# Need to rent a house near Arnhem NL



## Woderwick (Jan 2, 2014)

Hi all,

I'm moving over to the Arnhem area from the UK in March with my family but I'm finding it impossible to rent a house via the normal web sites as we have two dogs that are coming with us, so far all the web sites refuse to allow dogs in any of the homes they have up for rent. Times starting to run short and we still have nowhere to move to.

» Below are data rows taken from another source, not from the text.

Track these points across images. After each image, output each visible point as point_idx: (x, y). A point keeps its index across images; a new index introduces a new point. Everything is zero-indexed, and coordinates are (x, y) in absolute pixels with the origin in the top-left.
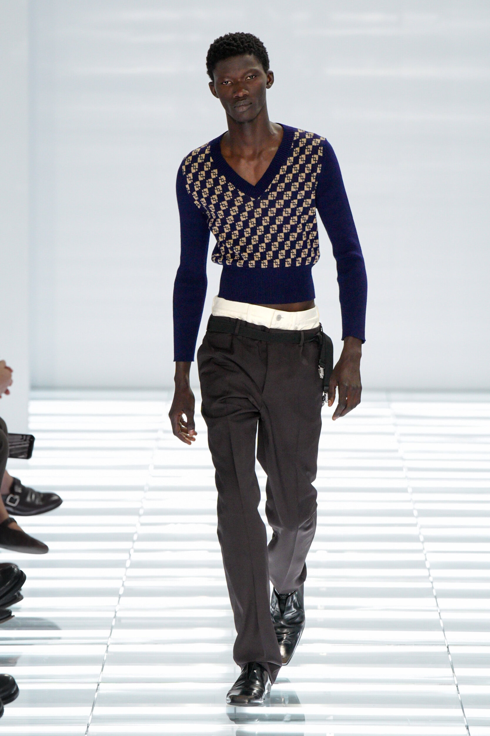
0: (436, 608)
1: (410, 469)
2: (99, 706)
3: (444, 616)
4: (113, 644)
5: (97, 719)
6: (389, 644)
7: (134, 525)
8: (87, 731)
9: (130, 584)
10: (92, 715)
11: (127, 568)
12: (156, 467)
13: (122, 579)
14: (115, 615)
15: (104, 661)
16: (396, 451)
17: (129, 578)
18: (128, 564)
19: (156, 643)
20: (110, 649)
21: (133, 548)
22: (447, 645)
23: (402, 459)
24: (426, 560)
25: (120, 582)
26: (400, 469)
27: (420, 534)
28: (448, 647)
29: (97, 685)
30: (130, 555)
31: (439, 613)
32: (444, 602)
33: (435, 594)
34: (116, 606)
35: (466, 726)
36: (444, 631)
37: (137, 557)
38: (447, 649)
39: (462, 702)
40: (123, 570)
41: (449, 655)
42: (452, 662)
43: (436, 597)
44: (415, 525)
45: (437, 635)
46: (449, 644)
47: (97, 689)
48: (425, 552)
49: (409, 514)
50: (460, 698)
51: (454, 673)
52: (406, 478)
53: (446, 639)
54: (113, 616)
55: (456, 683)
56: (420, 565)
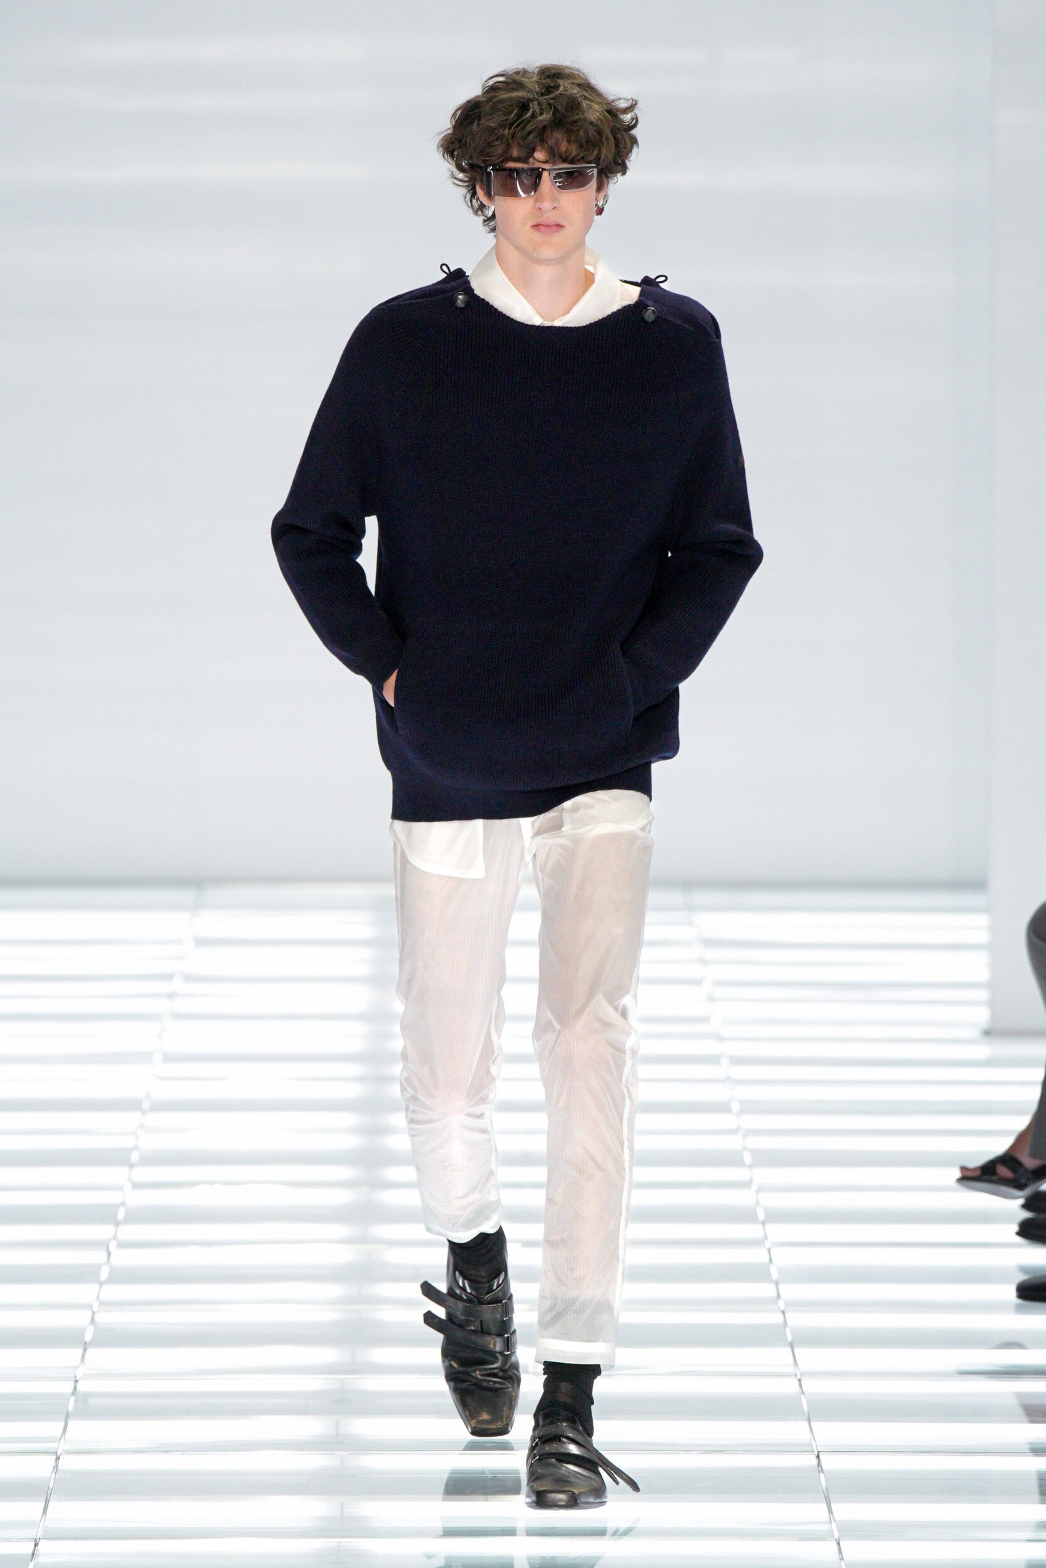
0: (792, 1370)
1: (736, 1061)
3: (810, 1386)
4: (69, 1452)
6: (687, 1449)
7: (120, 1188)
9: (108, 1318)
11: (101, 1284)
12: (169, 1058)
13: (89, 1306)
14: (75, 1388)
15: (49, 1492)
16: (705, 1020)
17: (107, 1305)
18: (104, 1276)
19: (165, 1450)
20: (62, 1465)
21: (115, 1237)
22: (816, 1453)
23: (720, 1038)
24: (771, 1261)
25: (87, 1314)
26: (714, 1060)
27: (758, 1203)
28: (818, 1457)
29: (33, 1544)
30: (109, 1253)
31: (800, 1380)
32: (811, 1358)
34: (78, 1367)
36: (809, 1421)
37: (123, 1258)
38: (815, 1462)
40: (95, 1287)
41: (822, 1475)
42: (827, 1490)
43: (792, 1346)
44: (746, 1185)
45: (794, 1431)
46: (819, 1450)
47: (33, 1554)
48: (768, 1244)
49: (733, 1159)
51: (832, 1513)
52: (728, 1079)
53: (815, 1440)
54: (70, 1389)
55: (836, 1535)
56: (758, 1273)
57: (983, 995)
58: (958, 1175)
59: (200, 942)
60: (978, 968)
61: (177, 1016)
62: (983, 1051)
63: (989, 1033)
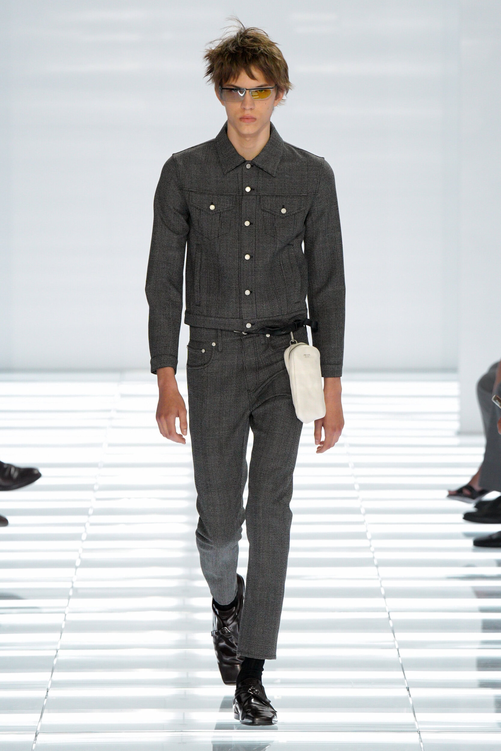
0: (377, 577)
2: (58, 672)
3: (385, 584)
4: (70, 613)
5: (56, 684)
7: (90, 500)
8: (47, 695)
9: (86, 556)
10: (52, 680)
11: (83, 541)
12: (110, 445)
13: (77, 551)
15: (62, 629)
17: (85, 550)
18: (84, 537)
19: (111, 611)
20: (67, 618)
21: (88, 522)
24: (367, 531)
25: (77, 554)
26: (342, 445)
27: (361, 506)
28: (389, 613)
29: (56, 651)
30: (86, 529)
31: (380, 581)
32: (385, 571)
33: (376, 563)
34: (73, 576)
35: (407, 688)
36: (385, 598)
37: (92, 530)
38: (387, 616)
39: (404, 666)
40: (80, 542)
41: (390, 621)
42: (393, 627)
43: (377, 566)
44: (356, 498)
45: (378, 602)
46: (389, 611)
47: (56, 656)
48: (365, 524)
49: (351, 487)
50: (401, 662)
51: (395, 637)
53: (387, 606)
54: (71, 586)
55: (397, 647)
56: (362, 536)
57: (456, 417)
58: (447, 493)
59: (123, 396)
60: (454, 405)
61: (114, 427)
62: (457, 441)
63: (460, 433)
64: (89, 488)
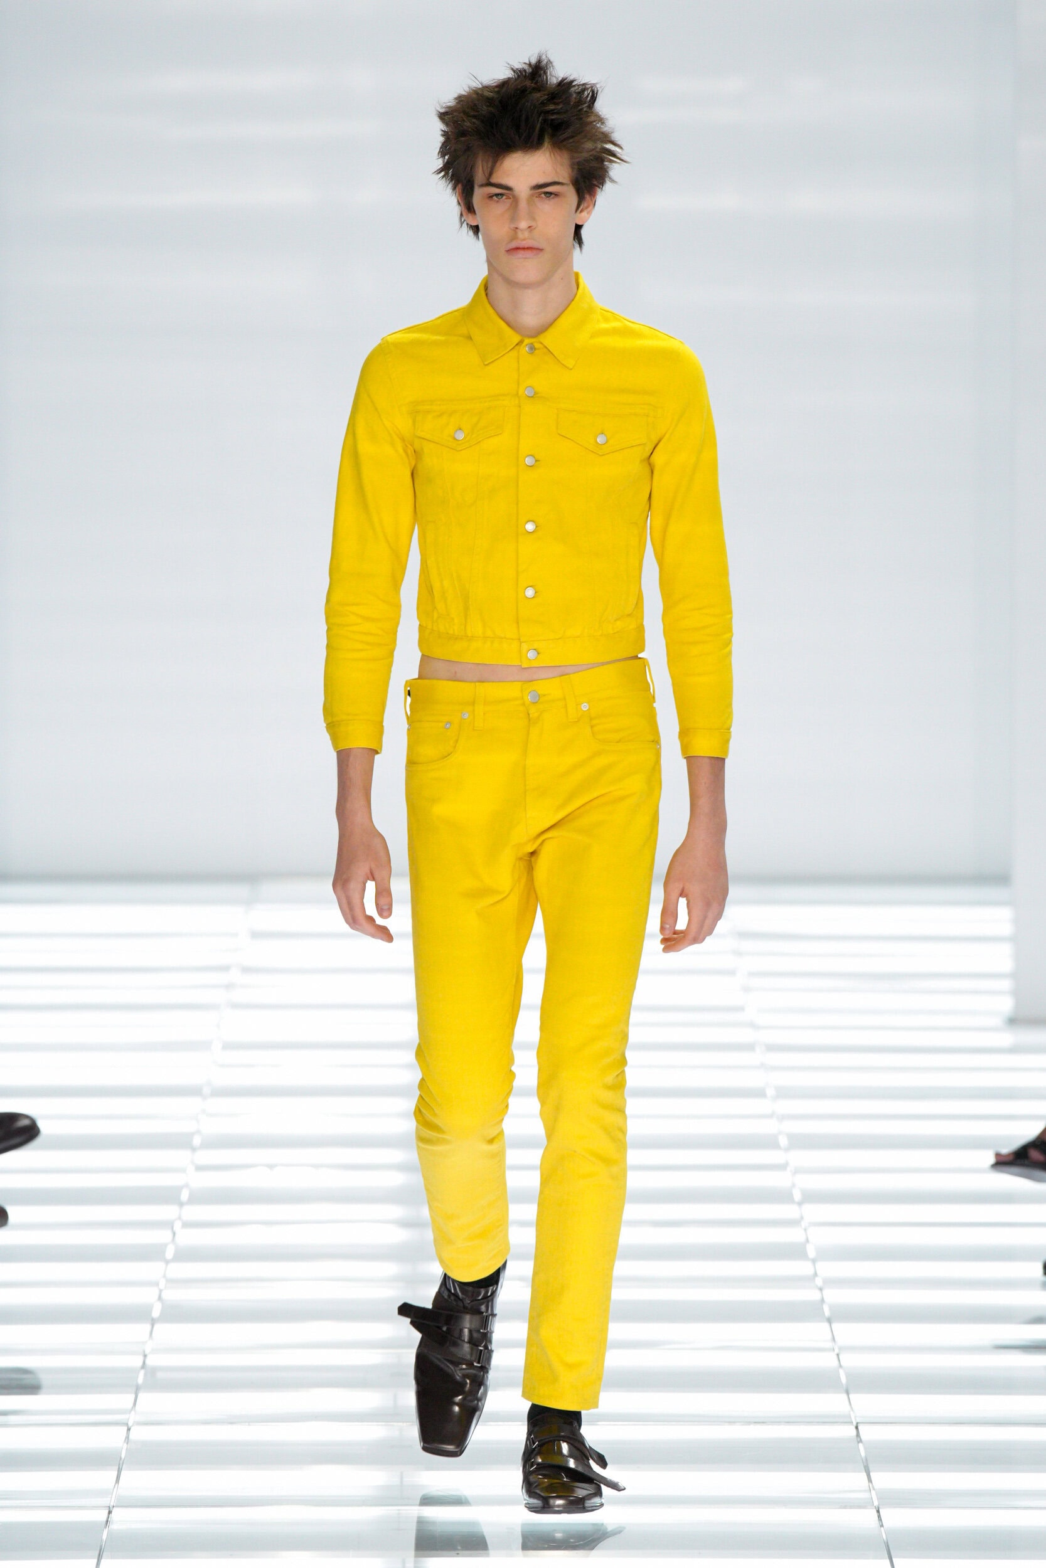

Any advise as to how to find a home would be greatly appreciated.

Thx


----------



## Chamo (Oct 24, 2013)

*House Arnhem*



Woderwick said:


> Hi all,
> 
> I'm moving over to the Arnhem area...we have two dogs... advise how to find a home
> 
> Thx


We lived in Arnhem. I would go to the Aletta Jacobs Schoool (which hosts the local international primary school) a little before the end of the school day. Expat parents mingle in the play ground a few minutes before and after school lets out; maybe they'll know someone looking to rent something that is pet friendly. Just approach them they are a great wealth of information. Folk interested in doing business with expats tend to inform the expats that are already there in the hope that they will spread the word. At the secondary parents don't linger around so your best bet is the primary. Make sure to check out the bulletin board located in the corridor just as you enter the front door at the primary. Many times individuals renting homes place flyers there. 

Of course ask to get a tour of the school at the office first. But they are nice folk. Also Arnhem/Gelderland expat web site: http://ircforyou.info/irc/


----------